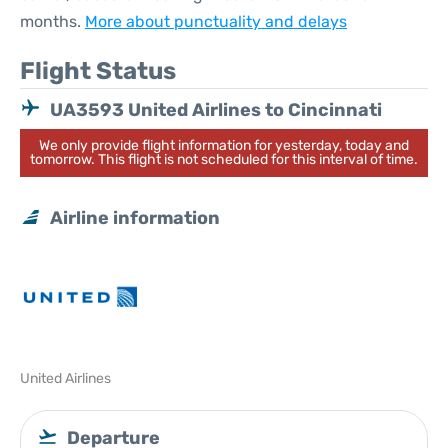
months.
More about punctuality and delays
Flight Status
UA3593 United Airlines to Cincinnati
We only provide flight information for yesterday, today and
tomorrow. This flight is not scheduled for this interval of time.
Airline information
United Airlines
Departure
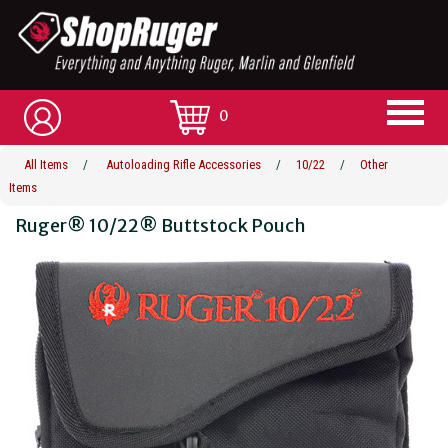
0
All Items
/
Autoloading Rifle Accessories
/
10/22
/
Other
Items
Ruger® 10/22® Buttstock Pouch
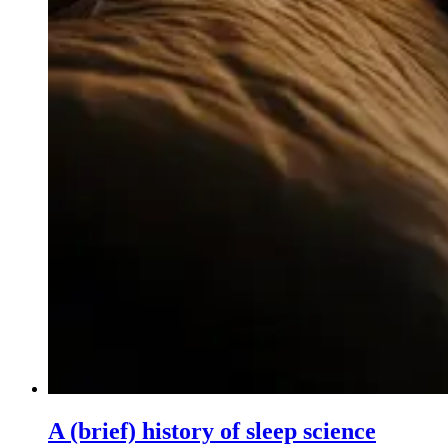
A (brief) history of sleep science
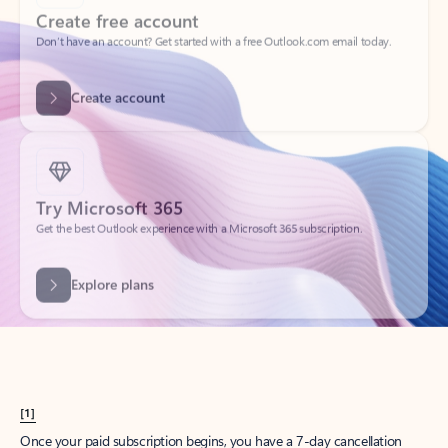
Create account
Try Microsoft 365
Get the best Outlook experience with a Microsoft 365 subscription.
Explore plans
[1]
Once your paid subscription begins, you have a 7-day cancellation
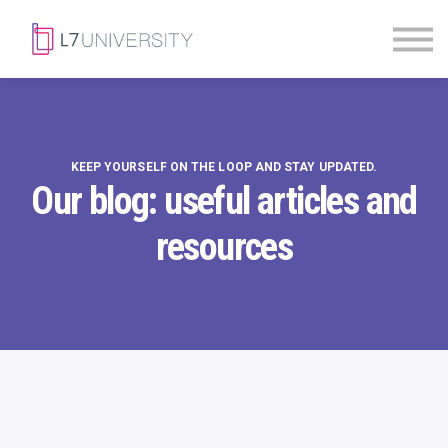
Skill Paths
|
Access Pass
Sign in
KEEP YOURSELF ON THE LOOP AND STAY UPDATED.
Our blog: useful articles and
resources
########
Whenever a line of the entries contains the string "United", copy that line.

RESPONSE:
UA3593 United Airlines to Cincinnati
United Airlines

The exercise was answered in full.